Anomalous indoor radon concentration in a dwelling in Qatif city, Saudi Arabia

M. I. Al-Jarallah* and Fazal-ur-Rehman

Department of Physics, King Fahd University of Petroleum and Minerals, Dhahran 31261, Saudi Arabia

* Corresponding author: mibrahim{at}kfupm.edu.sa

Received September 8, 2004, amended May 7, 2005, accepted May 16, 2005

An indoor radon survey was carried out recently in nine cities of Saudi Arabia using nuclear track detectors (NTD)-based passive radon detectors. The survey included Qatif City in the Eastern Province of Saudi Arabia, where 225 detectors were collected back successfully.

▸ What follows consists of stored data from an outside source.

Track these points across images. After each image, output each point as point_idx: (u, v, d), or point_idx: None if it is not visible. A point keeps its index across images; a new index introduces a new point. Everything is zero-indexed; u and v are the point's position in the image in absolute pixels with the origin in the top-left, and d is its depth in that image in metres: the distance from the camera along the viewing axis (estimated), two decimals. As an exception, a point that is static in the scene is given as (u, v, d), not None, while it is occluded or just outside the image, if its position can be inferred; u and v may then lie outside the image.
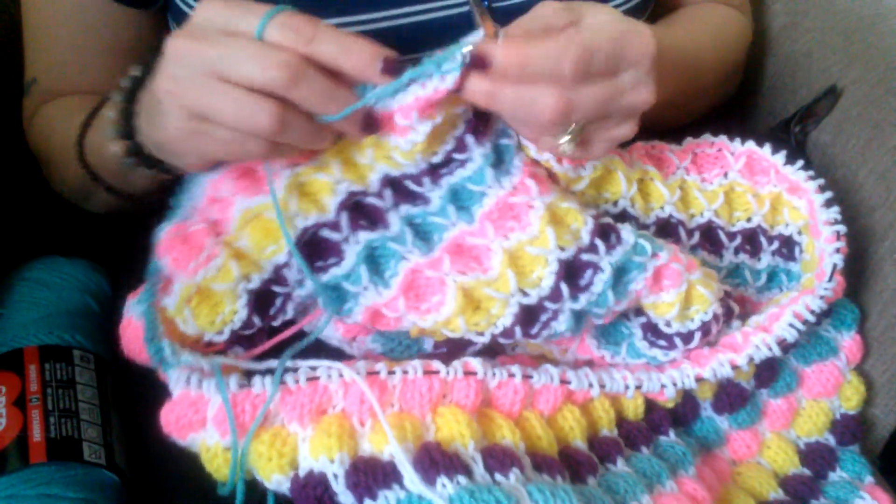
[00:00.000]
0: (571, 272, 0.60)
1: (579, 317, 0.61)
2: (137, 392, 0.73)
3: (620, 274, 0.61)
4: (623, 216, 0.66)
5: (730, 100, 0.95)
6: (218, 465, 0.53)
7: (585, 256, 0.60)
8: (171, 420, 0.53)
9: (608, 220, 0.63)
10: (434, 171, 0.59)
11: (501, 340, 0.60)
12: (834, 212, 0.68)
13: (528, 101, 0.53)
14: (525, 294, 0.58)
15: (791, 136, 0.87)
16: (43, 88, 0.80)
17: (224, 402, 0.51)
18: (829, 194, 0.69)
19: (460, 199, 0.60)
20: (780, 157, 0.71)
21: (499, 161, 0.60)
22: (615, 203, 0.66)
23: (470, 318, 0.58)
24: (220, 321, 0.58)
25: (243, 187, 0.57)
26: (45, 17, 0.77)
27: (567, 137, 0.56)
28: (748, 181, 0.72)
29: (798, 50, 0.93)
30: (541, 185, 0.60)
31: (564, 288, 0.59)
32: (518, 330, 0.59)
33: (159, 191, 0.64)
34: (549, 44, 0.52)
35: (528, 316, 0.60)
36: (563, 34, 0.52)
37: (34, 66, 0.80)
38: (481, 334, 0.59)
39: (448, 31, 0.67)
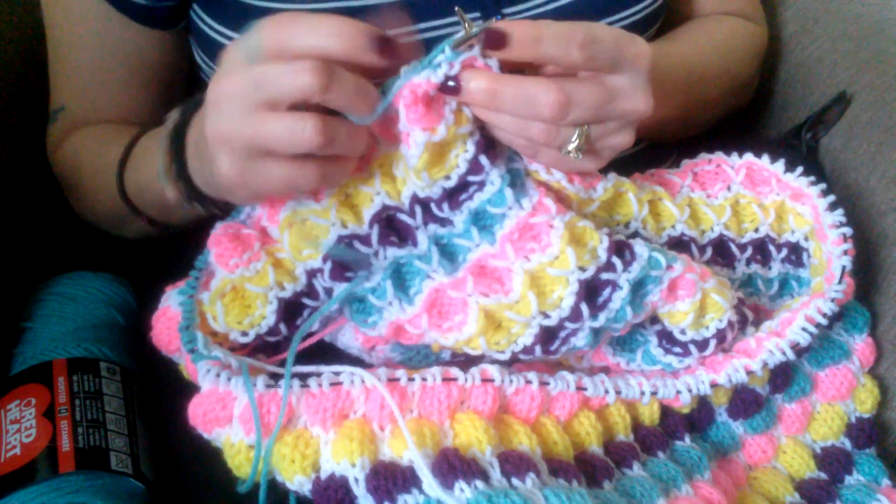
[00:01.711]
0: (590, 291, 0.60)
1: (597, 332, 0.62)
2: (162, 403, 0.75)
3: (637, 288, 0.62)
4: (633, 238, 0.66)
5: (741, 108, 0.95)
6: (240, 461, 0.54)
7: (604, 276, 0.60)
8: (199, 413, 0.54)
9: (620, 236, 0.63)
10: (453, 198, 0.60)
11: (522, 357, 0.61)
12: (838, 214, 0.69)
13: (529, 97, 0.54)
14: (546, 316, 0.59)
15: (802, 143, 0.87)
16: (71, 115, 0.81)
17: (250, 400, 0.52)
18: (831, 197, 0.69)
19: (483, 221, 0.61)
20: (780, 165, 0.71)
21: (514, 182, 0.61)
22: (626, 225, 0.66)
23: (491, 338, 0.59)
24: (248, 323, 0.60)
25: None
26: (70, 43, 0.79)
27: (574, 144, 0.57)
28: (751, 192, 0.72)
29: (809, 56, 0.93)
30: (557, 204, 0.61)
31: (584, 308, 0.59)
32: (538, 348, 0.60)
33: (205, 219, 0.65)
34: (559, 24, 0.53)
35: (548, 335, 0.60)
36: (568, 22, 0.54)
37: (61, 93, 0.81)
38: (502, 353, 0.60)
39: (420, 10, 0.67)
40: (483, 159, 0.59)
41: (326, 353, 0.64)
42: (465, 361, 0.61)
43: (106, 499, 0.64)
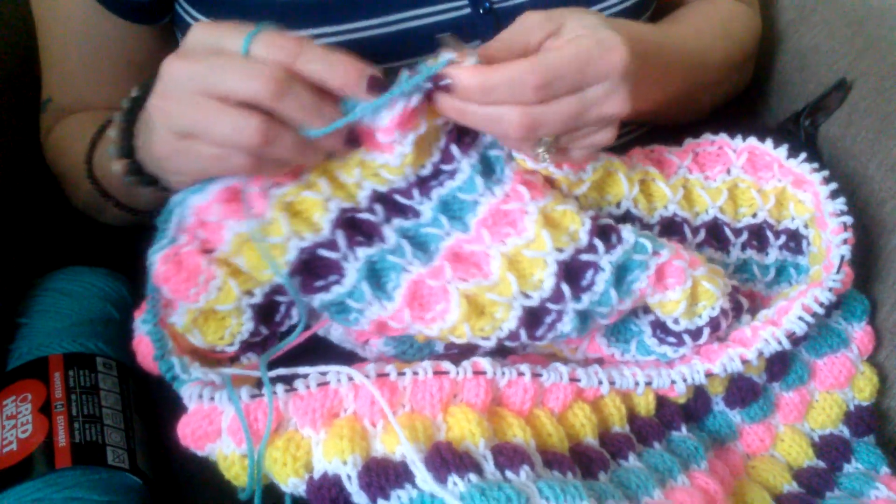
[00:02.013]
0: (572, 273, 0.60)
1: (584, 318, 0.62)
2: (159, 397, 0.74)
3: (622, 273, 0.62)
4: (627, 217, 0.67)
5: (739, 95, 0.95)
6: (236, 472, 0.54)
7: (585, 257, 0.60)
8: (188, 433, 0.54)
9: (608, 220, 0.63)
10: (423, 184, 0.60)
11: (508, 344, 0.61)
12: (840, 203, 0.68)
13: (495, 118, 0.55)
14: (527, 296, 0.59)
15: (801, 130, 0.87)
16: (58, 106, 0.82)
17: (237, 412, 0.53)
18: (833, 185, 0.69)
19: (452, 210, 0.61)
20: (783, 150, 0.71)
21: (489, 171, 0.61)
22: (618, 205, 0.67)
23: (475, 324, 0.59)
24: (229, 335, 0.60)
25: (232, 211, 0.57)
26: (58, 36, 0.79)
27: (542, 148, 0.58)
28: (752, 177, 0.72)
29: (806, 44, 0.93)
30: (533, 190, 0.61)
31: (566, 289, 0.59)
32: (523, 333, 0.60)
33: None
34: (511, 69, 0.53)
35: (533, 318, 0.60)
36: (525, 60, 0.54)
37: (49, 84, 0.82)
38: (487, 339, 0.60)
39: (427, 39, 0.68)
40: (454, 149, 0.59)
41: (320, 347, 0.64)
42: (459, 354, 0.61)
43: (103, 494, 0.64)
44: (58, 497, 0.63)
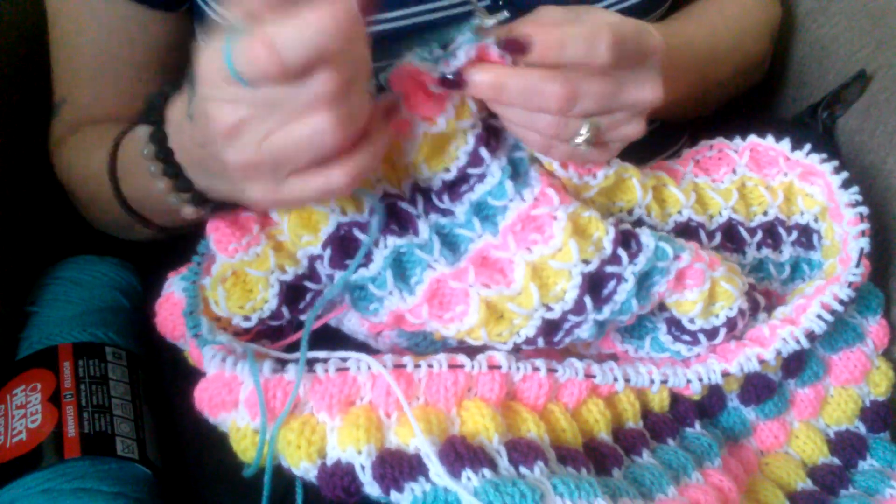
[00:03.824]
0: (595, 284, 0.60)
1: (602, 324, 0.62)
2: (168, 388, 0.74)
3: (643, 280, 0.61)
4: (638, 225, 0.65)
5: (755, 86, 0.94)
6: (246, 446, 0.53)
7: (609, 269, 0.59)
8: (205, 398, 0.54)
9: (627, 226, 0.62)
10: (453, 189, 0.60)
11: (524, 348, 0.60)
12: (853, 192, 0.67)
13: (535, 90, 0.53)
14: (549, 308, 0.59)
15: (818, 122, 0.86)
16: (73, 107, 0.79)
17: (256, 385, 0.52)
18: (845, 174, 0.68)
19: (484, 211, 0.60)
20: (786, 143, 0.70)
21: (516, 174, 0.60)
22: (630, 212, 0.65)
23: (492, 329, 0.58)
24: (251, 307, 0.59)
25: None
26: (71, 31, 0.77)
27: (583, 136, 0.56)
28: (758, 174, 0.71)
29: (825, 34, 0.92)
30: (561, 194, 0.60)
31: (588, 301, 0.59)
32: (541, 340, 0.60)
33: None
34: (582, 28, 0.52)
35: (551, 327, 0.60)
36: (590, 20, 0.52)
37: (63, 84, 0.80)
38: (504, 343, 0.59)
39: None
40: (483, 152, 0.58)
41: (332, 338, 0.63)
42: (472, 348, 0.61)
43: (112, 484, 0.64)
44: (67, 487, 0.63)
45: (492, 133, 0.59)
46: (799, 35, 0.95)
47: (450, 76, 0.53)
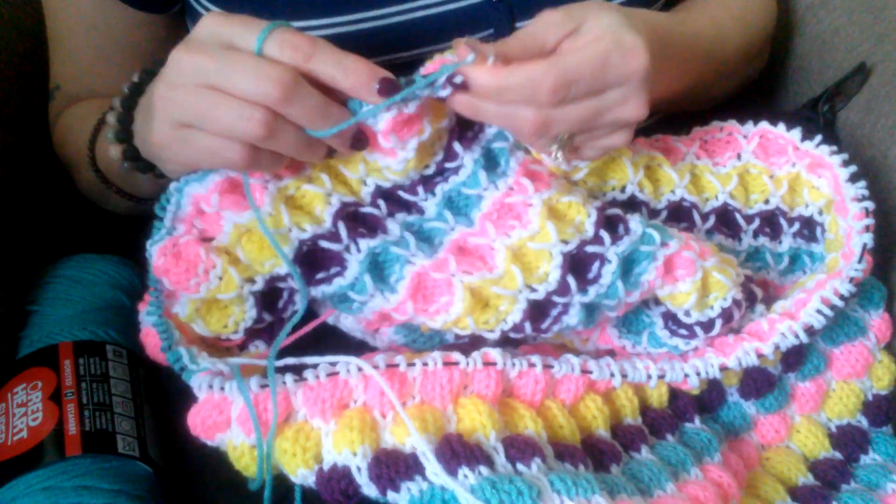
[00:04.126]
0: (578, 265, 0.60)
1: (591, 310, 0.61)
2: (169, 385, 0.74)
3: (630, 265, 0.61)
4: (632, 202, 0.66)
5: (756, 80, 0.93)
6: (246, 462, 0.54)
7: (590, 248, 0.60)
8: (198, 423, 0.54)
9: (616, 210, 0.62)
10: (427, 181, 0.60)
11: (512, 335, 0.60)
12: (860, 187, 0.67)
13: (509, 115, 0.54)
14: (532, 290, 0.58)
15: (819, 116, 0.85)
16: (66, 94, 0.81)
17: (246, 402, 0.52)
18: (853, 168, 0.68)
19: (456, 206, 0.61)
20: (797, 133, 0.70)
21: (493, 164, 0.61)
22: (623, 189, 0.66)
23: (479, 317, 0.58)
24: (233, 323, 0.60)
25: (230, 203, 0.57)
26: (67, 25, 0.79)
27: (555, 146, 0.57)
28: (763, 162, 0.70)
29: (826, 28, 0.91)
30: (538, 182, 0.60)
31: (572, 281, 0.59)
32: (528, 326, 0.59)
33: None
34: (527, 70, 0.53)
35: (538, 311, 0.60)
36: (542, 62, 0.53)
37: (58, 73, 0.82)
38: (491, 331, 0.59)
39: (440, 28, 0.68)
40: (457, 146, 0.59)
41: (329, 338, 0.63)
42: (469, 344, 0.61)
43: (113, 482, 0.64)
44: (68, 485, 0.63)
45: (466, 126, 0.60)
46: (799, 29, 0.94)
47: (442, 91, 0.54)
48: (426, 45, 0.71)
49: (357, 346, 0.64)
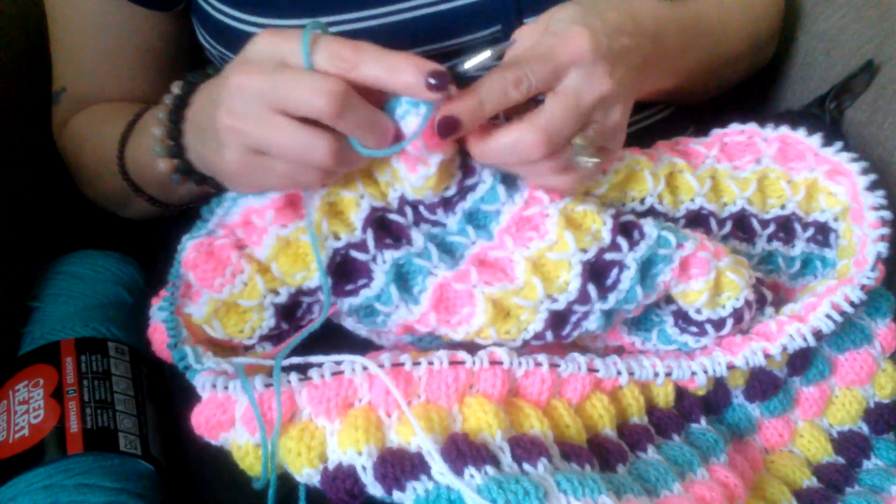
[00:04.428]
0: (597, 273, 0.60)
1: (609, 314, 0.61)
2: (172, 383, 0.74)
3: (646, 268, 0.61)
4: (651, 213, 0.66)
5: (762, 77, 0.93)
6: (250, 462, 0.54)
7: (609, 256, 0.60)
8: (202, 422, 0.54)
9: (629, 217, 0.62)
10: (448, 202, 0.61)
11: (533, 343, 0.60)
12: (879, 195, 0.67)
13: (513, 146, 0.55)
14: (553, 300, 0.59)
15: (826, 114, 0.85)
16: (73, 96, 0.81)
17: (251, 402, 0.52)
18: (873, 177, 0.67)
19: (476, 220, 0.61)
20: (817, 138, 0.69)
21: (510, 179, 0.61)
22: (642, 201, 0.66)
23: (500, 327, 0.58)
24: (249, 329, 0.60)
25: (280, 217, 0.58)
26: (71, 25, 0.78)
27: (581, 152, 0.57)
28: (782, 167, 0.70)
29: (832, 26, 0.91)
30: (552, 193, 0.60)
31: (592, 289, 0.59)
32: (549, 333, 0.59)
33: (201, 199, 0.65)
34: (490, 78, 0.55)
35: (559, 319, 0.60)
36: (498, 70, 0.55)
37: (63, 75, 0.81)
38: (513, 341, 0.59)
39: (448, 25, 0.68)
40: (473, 161, 0.59)
41: (333, 335, 0.63)
42: (474, 344, 0.60)
43: (114, 480, 0.64)
44: (69, 483, 0.63)
45: None
46: (806, 27, 0.94)
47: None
48: (433, 42, 0.71)
49: (362, 345, 0.63)
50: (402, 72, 0.52)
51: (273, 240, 0.58)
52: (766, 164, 0.70)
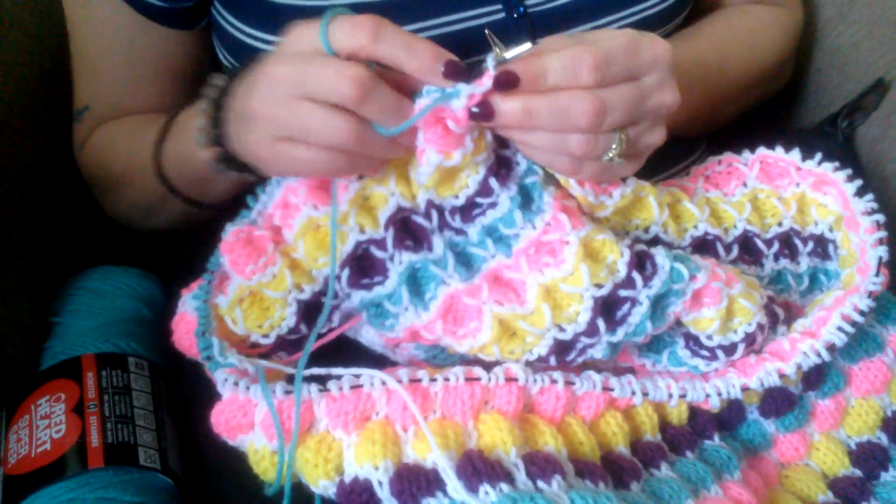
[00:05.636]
0: (608, 307, 0.60)
1: (616, 345, 0.61)
2: (190, 398, 0.75)
3: (658, 300, 0.61)
4: (655, 243, 0.65)
5: (774, 95, 0.93)
6: (265, 467, 0.54)
7: (623, 292, 0.59)
8: (221, 421, 0.54)
9: (642, 246, 0.62)
10: (465, 213, 0.60)
11: (536, 365, 0.60)
12: (868, 200, 0.67)
13: (563, 108, 0.53)
14: (561, 329, 0.59)
15: (838, 131, 0.85)
16: (96, 115, 0.81)
17: (270, 408, 0.52)
18: (858, 182, 0.67)
19: (497, 233, 0.61)
20: (796, 154, 0.69)
21: (527, 200, 0.60)
22: (646, 230, 0.65)
23: (505, 346, 0.59)
24: (269, 325, 0.60)
25: (315, 197, 0.58)
26: (93, 45, 0.79)
27: (615, 149, 0.56)
28: (769, 185, 0.70)
29: (845, 42, 0.91)
30: (573, 218, 0.60)
31: (601, 323, 0.59)
32: (553, 359, 0.60)
33: (236, 196, 0.67)
34: (565, 52, 0.53)
35: (564, 347, 0.60)
36: (578, 44, 0.53)
37: (85, 93, 0.82)
38: (516, 361, 0.59)
39: (460, 45, 0.68)
40: (493, 182, 0.59)
41: (349, 350, 0.63)
42: (489, 361, 0.61)
43: (135, 494, 0.65)
44: (90, 497, 0.63)
45: (502, 163, 0.59)
46: (818, 43, 0.94)
47: (476, 109, 0.53)
48: (433, 17, 0.71)
49: (377, 360, 0.64)
50: (421, 54, 0.52)
51: (304, 219, 0.58)
52: (753, 185, 0.70)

It was found that the average indoor radon concentration in the dwellings was 22 ± 15 Bq m–3. However, one of the dwellings showed an anomalous radon concentration of 535 ± 23 Bq m–3. This finding led to a detailed investigation of this dwelling using active and passive techniques. In the active technique, an AlphaGUARD 2000 PRQ radon gas analyser was used. In the passive technique, CR-39 based passive radon detectors were used in all the rooms of the dwelling. Radon exhalation from the wall and the floor was also measured using the can technique. The active measurement confirms the passive one. Before placing the passive radon detectors in all the rooms of the two-storey building, the inhabitant was advised to ventilate his house regularly. The radon concentration in the different rooms was found to vary from 124 to 302 Bq m–3. Radon exhalation from the floor and the wall of the room with the anomalous radon concentration was found to vary from 0.5 to 0.8 Bq m–2 h–1. These low radon exhalation rates suggest that the anomalous radon concentration is most probably due to underground radon diffusion into the dwelling through cracks and joints in the concrete floor.